No dia do embarque, você receberá o seu "Cruise Card" (ou SeaPass). Esse cartão magnético ou pulseira tem três funções: é a chave da sua cabine, a sua identidade para subir e descer do navio nos portos, e o seu cartão de crédito a bordo.
Para comprar um drink, reservar uma excursão ou comprar um souvenir, você apenas entrega o seu cartão da cabine. A despesa vai para a sua fatura final.
Cartão de Crédito ou Depósito em Dinheiro?
Para que o seu cartão da cabine funcione para compras, você precisa vincular uma forma de pagamento à sua conta nos totens do navio ou no aplicativo logo no primeiro dia.
Cartão de Crédito Internacional
É a forma mais prática. Você cadastra o cartão e todos os seus gastos vão direto para a fatura do mês seguinte (sujeito ao IOF do seu banco). O navio fará uma "retenção" (bloqueio de segurança) de um valor fixo no primeiro dia (ex: 200 dólares) para garantir que você tem limite. Esse valor só é cobrado efetivamente no último dia, pelo valor real que você gastou.

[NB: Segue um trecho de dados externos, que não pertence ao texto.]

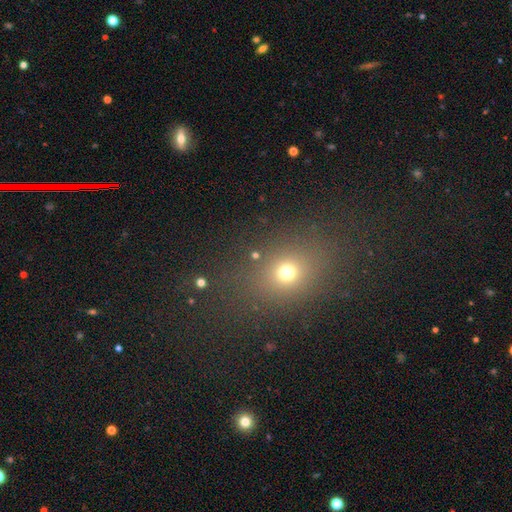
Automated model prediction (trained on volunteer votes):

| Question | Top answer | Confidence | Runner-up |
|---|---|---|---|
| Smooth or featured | smooth | 63% | star or artifact (26%) |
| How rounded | round | 55% | in between (42%) |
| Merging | none | 80% | minor disturbance (10%) |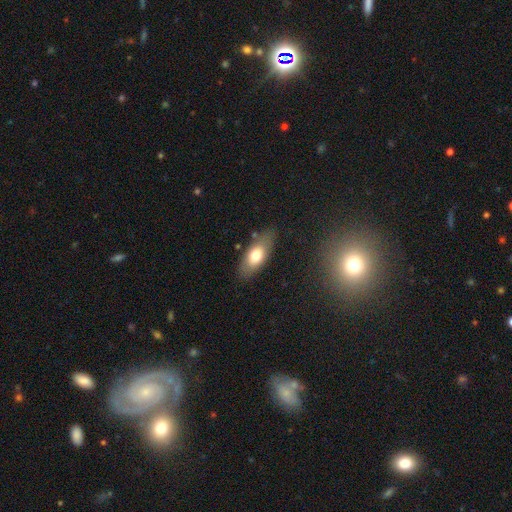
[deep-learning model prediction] smooth 71%, featured or disk 22%, star or artifact 7%. Down the decision tree: how rounded — in between (82%); merging — none (79%).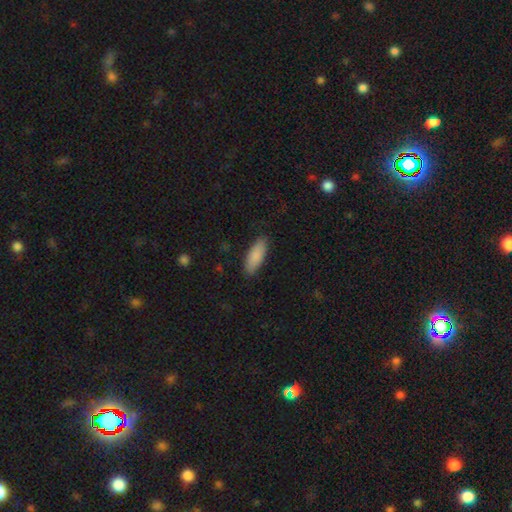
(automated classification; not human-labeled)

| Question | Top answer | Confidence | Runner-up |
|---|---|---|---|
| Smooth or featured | smooth | 87% | featured or disk (7%) |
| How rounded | in between | 71% | cigar-shaped (27%) |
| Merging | none | 87% | minor disturbance (10%) |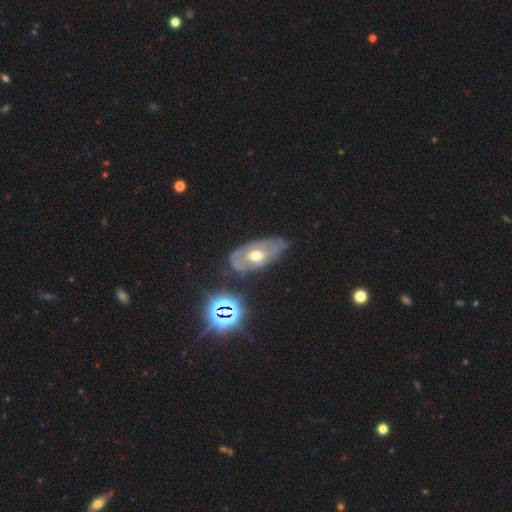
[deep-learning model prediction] smooth-or-featured: featured or disk: 64% | smooth: 27% | star or artifact: 9%
  disk-edge-on: no: 88% | yes: 12%
    bar: no: 76% | weak: 18% | strong: 5%
    has-spiral-arms: no: 58% | yes: 42%
    bulge-size: moderate: 75% | large: 12% | small: 11% | none: 1% | dominant: 1%
  merging: none: 54% | minor disturbance: 30% | major disturbance: 13% | merger: 3%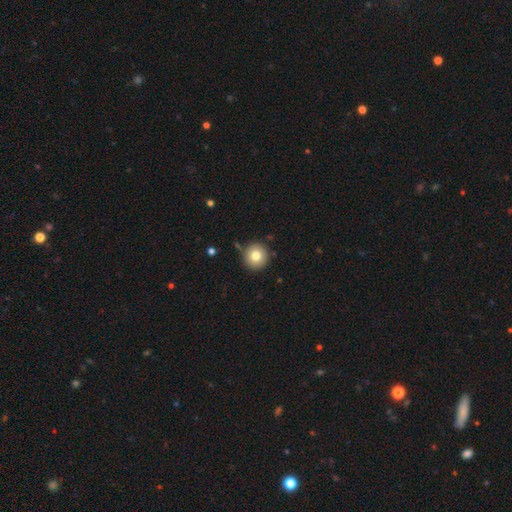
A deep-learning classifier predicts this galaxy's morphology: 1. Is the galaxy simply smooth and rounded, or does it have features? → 78% smooth, 12% featured or disk, 11% star or artifact.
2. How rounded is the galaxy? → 94% round, 5% in between, 1% cigar-shaped.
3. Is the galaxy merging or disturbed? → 86% none, 8% minor disturbance, 3% merger, 2% major disturbance.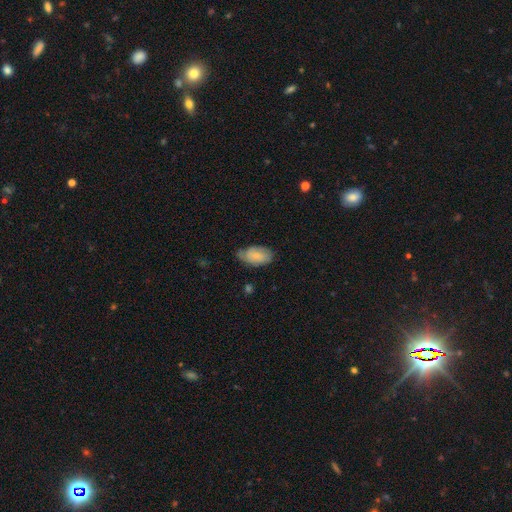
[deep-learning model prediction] A smooth galaxy with no disk features (69%) that is in between round and cigar-shaped (94%).

Vote fractions:
- Smooth or featured? smooth: 69% / featured or disk: 25% / star or artifact: 7%
- How rounded? in between: 94% / round: 4% / cigar-shaped: 2%
- Merging? none: 58% / minor disturbance: 33% / major disturbance: 8% / merger: 2%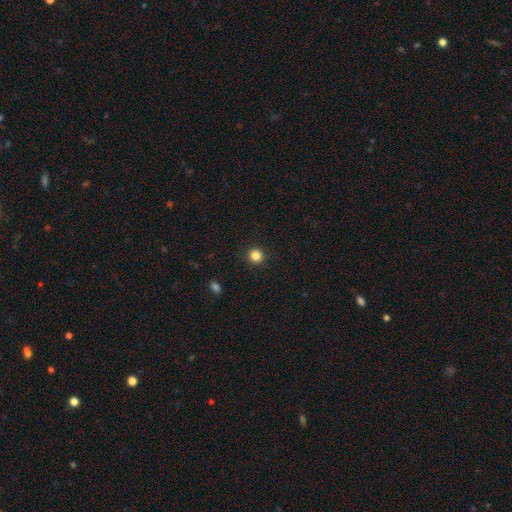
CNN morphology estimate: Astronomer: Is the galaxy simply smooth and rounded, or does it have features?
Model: smooth — 84%.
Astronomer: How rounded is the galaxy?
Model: round — 92%.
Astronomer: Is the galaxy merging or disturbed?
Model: none — 91%.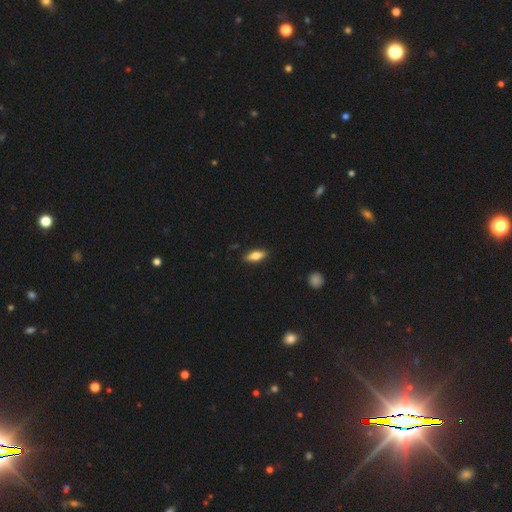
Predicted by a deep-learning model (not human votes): Smooth or featured? smooth (73%)
How rounded? in between (68%)
Merging? none (87%)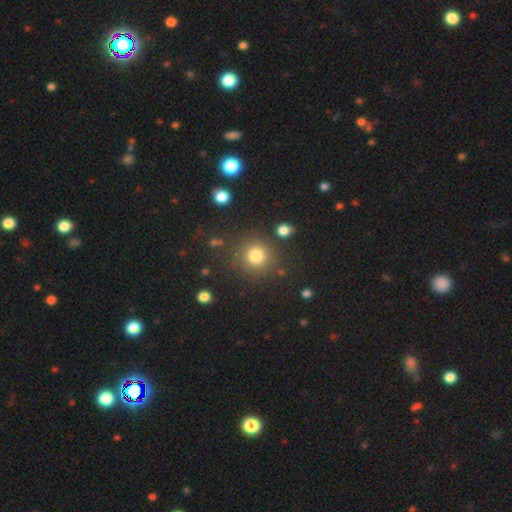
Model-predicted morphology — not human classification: smooth-or-featured: smooth: 80% | star or artifact: 14% | featured or disk: 6%
  how-rounded: round: 92% | in between: 7% | cigar-shaped: 1%
  merging: none: 84% | minor disturbance: 8% | merger: 4% | major disturbance: 4%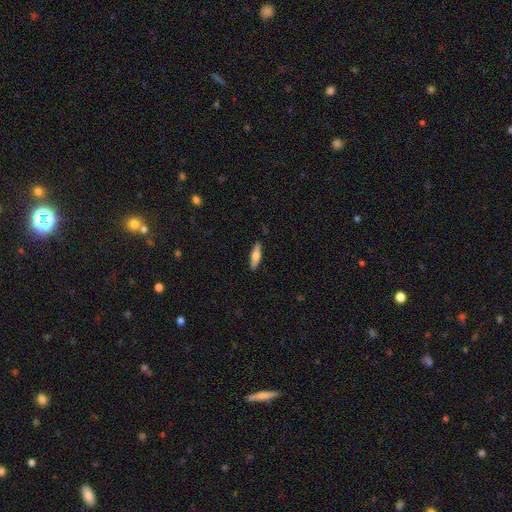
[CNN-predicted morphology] smooth-or-featured: smooth: 62% | featured or disk: 33% | star or artifact: 6%
  how-rounded: cigar-shaped: 63% | in between: 35% | round: 2%
  merging: none: 89% | minor disturbance: 9% | major disturbance: 2% | merger: 1%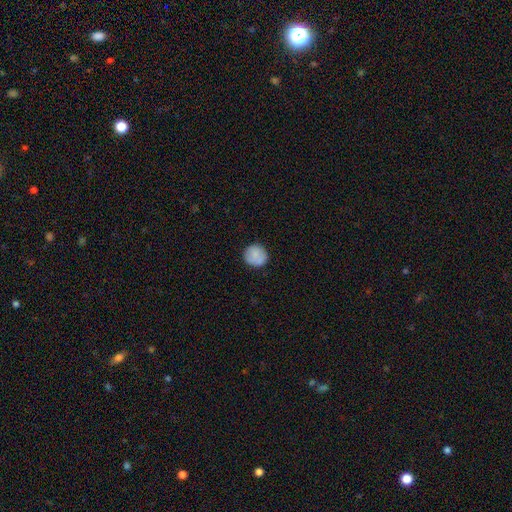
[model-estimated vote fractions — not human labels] Morphology: type=smooth (84%); roundness=round (92%); merging=none (85%).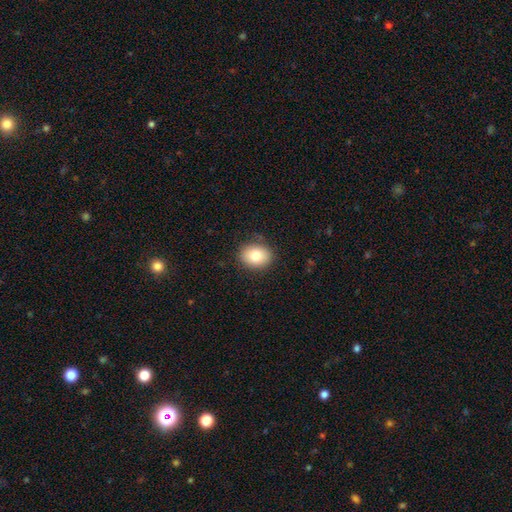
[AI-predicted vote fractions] Overall: smooth (80%). How rounded: in between (50%; round 49%). Merging: none (86%).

Depósito em Dinheiro Espécie
Se você não quer usar cartão, pode ir à recepção no primeiro dia e depositar dinheiro vivo na sua conta (Dólar ou Euro, dependendo do navio). O que você depositar será o seu limite. No último dia, se sobrou dinheiro, você pega o troco na recepção. Se faltar, você recebe um aviso para recarregar.
Qual moeda é usada a bordo?
Isso depende de onde o navio está navegando e da companhia:
- Cruzeiros no Caribe e Américas: Dólar Americano (USD).
- Cruzeiros na Europa: Euro (EUR).
- Cruzeiros no Brasil (Temporada Brasileira): A maioria cobra em Dólar (MSC e Costa), convertido para Reais no seu cartão. Verifique antes, pois algumas companhias podem cobrar diretamente em Reais a bordo durante a temporada local.
A polêmica das Gorjetas (Taxa de Serviço)
Esse é o ponto que mais confunde os passageiros de primeira viagem. A "gorjeta" num cruzeiro não é aquela moedinha que você deixa no bar. É uma Taxa de Serviço Obrigatória (Hotel Service Charge).
As companhias cobram um valor diário por passageiro (algo entre 12 e 18 dólares ou euros por dia). Esse valor é dividido entre o camareiro que limpa sua cabine duas vezes ao dia, o garçom do restaurante principal, as equipes de limpeza de áreas públicas e de cozinha.
Oficialmente, a gorjeta é considerada "obrigatória". Algumas companhias antigamente permitiam que você fosse à recepção pedir para retirar a taxa caso o serviço tivesse sido péssimo, mas hoje a maioria (como a MSC e Costa) não permite mais a remoção. O ideal é pagar essas gorjetas antecipadamente junto com a compra do cruzeiro para evitar a surpresa no último dia.
Além da taxa diária, toda vez que você compra uma bebida solta no bar ou paga por um tratamento no Spa, uma taxa de serviço extra de 15% a 20% é automaticamente adicionada ao valor do recibo que você assina. Não é necessário deixar dinheiro a mais na mesa.